Closed williamrs-openai closed 1 year ago
Thank you for the suggestion. Early in the development of the project we in fact did support this. This was dropped because we switched over to studying models using the GPTNeoX architecture. These models like the pythia
series run the attention and MLP layers in parallel to improve throughput during training. Thus, the intermediate residual stream does not actually exist in the models compute graph.
While we don't support training separate lenses for each subcomponent, lenses do transfer relatively well between layers (see the paper) i.e. they generally still out preform the logit lens, in terms of kl to the model logits.

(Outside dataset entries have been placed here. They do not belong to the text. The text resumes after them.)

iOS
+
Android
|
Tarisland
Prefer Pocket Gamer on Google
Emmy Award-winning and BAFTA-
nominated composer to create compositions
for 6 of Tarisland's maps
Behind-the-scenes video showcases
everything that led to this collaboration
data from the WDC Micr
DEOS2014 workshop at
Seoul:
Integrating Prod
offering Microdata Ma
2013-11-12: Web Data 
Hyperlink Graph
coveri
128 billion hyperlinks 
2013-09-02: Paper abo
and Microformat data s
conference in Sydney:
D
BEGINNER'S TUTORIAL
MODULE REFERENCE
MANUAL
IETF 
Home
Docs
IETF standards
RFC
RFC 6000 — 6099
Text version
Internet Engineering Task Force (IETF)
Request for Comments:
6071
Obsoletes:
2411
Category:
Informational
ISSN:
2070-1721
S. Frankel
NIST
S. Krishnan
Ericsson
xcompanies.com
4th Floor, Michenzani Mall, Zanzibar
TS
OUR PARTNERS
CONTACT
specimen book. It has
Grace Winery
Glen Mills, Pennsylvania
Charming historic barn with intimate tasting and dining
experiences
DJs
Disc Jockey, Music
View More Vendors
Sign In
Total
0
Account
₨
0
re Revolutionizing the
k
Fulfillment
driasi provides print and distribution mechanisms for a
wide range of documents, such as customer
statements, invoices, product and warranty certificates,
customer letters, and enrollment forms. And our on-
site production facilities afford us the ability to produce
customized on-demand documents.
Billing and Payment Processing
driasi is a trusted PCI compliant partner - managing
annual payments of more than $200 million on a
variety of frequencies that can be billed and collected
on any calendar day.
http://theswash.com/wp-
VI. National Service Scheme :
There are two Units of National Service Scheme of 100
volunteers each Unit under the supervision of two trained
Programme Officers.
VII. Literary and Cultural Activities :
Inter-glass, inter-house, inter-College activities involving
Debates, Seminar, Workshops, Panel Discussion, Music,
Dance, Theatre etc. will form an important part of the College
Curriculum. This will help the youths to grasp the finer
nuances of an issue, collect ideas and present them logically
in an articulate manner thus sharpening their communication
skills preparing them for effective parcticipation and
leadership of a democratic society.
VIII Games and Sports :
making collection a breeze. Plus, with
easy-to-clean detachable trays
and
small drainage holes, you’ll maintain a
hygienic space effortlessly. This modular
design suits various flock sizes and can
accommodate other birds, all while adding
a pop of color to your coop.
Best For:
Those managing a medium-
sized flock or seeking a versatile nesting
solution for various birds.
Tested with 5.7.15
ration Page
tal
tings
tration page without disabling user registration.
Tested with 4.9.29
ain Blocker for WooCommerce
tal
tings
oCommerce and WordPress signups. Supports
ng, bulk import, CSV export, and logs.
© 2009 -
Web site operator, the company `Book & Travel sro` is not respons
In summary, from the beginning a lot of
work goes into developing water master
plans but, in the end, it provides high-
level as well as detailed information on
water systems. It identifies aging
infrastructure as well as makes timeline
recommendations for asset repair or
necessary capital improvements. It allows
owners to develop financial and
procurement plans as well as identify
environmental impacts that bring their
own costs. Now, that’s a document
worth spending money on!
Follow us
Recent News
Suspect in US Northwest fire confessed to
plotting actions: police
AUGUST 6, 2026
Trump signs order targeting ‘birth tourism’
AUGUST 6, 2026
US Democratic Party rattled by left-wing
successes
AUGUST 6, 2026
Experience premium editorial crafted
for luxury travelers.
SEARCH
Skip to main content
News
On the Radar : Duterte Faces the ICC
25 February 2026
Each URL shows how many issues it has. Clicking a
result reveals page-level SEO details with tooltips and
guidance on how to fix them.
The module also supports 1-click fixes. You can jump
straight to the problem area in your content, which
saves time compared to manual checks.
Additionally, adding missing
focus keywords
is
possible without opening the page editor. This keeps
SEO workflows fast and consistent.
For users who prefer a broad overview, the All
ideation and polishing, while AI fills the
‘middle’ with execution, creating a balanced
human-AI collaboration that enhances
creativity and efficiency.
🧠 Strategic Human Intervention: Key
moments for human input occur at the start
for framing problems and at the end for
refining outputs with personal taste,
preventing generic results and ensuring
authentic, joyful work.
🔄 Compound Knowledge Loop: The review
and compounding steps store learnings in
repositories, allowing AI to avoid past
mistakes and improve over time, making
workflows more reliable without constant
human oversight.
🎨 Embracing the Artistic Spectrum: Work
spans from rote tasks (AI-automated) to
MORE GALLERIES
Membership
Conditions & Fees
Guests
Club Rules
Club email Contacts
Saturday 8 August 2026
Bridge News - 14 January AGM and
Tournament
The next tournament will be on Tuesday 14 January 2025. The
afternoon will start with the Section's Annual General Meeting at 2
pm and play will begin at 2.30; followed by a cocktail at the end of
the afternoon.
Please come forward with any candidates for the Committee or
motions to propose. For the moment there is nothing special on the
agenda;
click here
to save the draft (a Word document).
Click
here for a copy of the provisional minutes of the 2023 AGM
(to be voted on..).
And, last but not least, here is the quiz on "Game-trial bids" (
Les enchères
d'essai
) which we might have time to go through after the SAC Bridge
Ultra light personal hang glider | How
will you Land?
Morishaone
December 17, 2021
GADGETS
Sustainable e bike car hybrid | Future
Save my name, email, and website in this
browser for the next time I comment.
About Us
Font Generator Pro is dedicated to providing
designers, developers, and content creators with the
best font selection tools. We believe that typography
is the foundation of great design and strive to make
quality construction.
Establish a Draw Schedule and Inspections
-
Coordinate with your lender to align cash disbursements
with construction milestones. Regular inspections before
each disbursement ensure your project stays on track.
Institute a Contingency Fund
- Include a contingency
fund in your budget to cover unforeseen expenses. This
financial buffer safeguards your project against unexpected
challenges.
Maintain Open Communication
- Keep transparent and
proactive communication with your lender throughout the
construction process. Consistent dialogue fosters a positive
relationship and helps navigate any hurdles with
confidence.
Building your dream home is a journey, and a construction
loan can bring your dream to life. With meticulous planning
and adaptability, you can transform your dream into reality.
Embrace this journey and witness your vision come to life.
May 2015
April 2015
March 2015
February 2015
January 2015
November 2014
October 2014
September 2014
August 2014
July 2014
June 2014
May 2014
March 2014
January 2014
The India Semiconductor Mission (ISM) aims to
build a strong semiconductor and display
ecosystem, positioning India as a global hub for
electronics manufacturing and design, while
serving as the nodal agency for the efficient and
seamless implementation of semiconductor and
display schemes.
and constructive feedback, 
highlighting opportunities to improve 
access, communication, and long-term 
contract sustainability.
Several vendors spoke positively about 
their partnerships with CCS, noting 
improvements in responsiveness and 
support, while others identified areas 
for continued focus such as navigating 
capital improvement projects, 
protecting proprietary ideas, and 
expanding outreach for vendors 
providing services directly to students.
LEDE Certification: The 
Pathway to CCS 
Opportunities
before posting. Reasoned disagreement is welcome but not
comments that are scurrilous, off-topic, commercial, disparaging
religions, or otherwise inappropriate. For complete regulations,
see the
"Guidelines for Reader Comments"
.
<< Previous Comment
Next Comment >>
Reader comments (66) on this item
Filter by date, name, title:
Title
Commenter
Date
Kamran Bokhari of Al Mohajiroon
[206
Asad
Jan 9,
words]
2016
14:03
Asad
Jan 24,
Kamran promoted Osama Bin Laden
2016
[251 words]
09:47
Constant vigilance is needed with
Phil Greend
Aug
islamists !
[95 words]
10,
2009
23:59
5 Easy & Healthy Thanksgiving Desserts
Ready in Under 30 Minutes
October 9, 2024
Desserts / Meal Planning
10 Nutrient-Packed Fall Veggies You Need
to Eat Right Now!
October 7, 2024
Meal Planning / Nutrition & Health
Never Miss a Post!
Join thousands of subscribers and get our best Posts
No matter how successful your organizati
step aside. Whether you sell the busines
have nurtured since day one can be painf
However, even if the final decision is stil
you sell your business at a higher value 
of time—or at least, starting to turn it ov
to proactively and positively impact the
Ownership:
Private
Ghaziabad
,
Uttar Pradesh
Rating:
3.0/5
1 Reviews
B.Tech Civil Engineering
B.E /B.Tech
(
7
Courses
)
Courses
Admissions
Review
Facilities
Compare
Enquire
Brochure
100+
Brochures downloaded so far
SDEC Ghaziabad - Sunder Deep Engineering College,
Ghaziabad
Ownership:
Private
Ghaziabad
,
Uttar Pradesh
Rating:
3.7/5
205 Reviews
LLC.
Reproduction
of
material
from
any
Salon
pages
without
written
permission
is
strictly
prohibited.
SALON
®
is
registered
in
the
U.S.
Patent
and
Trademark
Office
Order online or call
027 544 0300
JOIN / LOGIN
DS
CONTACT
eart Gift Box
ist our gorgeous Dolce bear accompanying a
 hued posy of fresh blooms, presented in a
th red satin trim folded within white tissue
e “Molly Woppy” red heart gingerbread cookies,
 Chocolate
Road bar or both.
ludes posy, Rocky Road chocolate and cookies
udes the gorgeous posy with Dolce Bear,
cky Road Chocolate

On the GPT2, OPT, and LLaMA family models this mid-point in the residual stream does exist. Once #103 merges it will be very easy to produce tuned lens and logit lens representations at these points.
Here is a quick demo of how you would do this on gp2-small, though It works better on the opt models. https://colab.research.google.com/drive/1IHA4OEFsX346468h9Sd5cyCGzrs2WKwY?usp=sharing
Thanks for putting together the notebook
I'm glad it was helpful.
I don't think we will be adding support for training lenses on individual subcomponents in the near future. So, I'm going to mark this as resolved once #103 merges.
It would be useful in figuring out when to attribute changes to MLP layer vs. attention heads. Ideally would train seperate tuned lens for intermediate residual stream, but maybe still helpful if you use the same lens as at the start of the layer.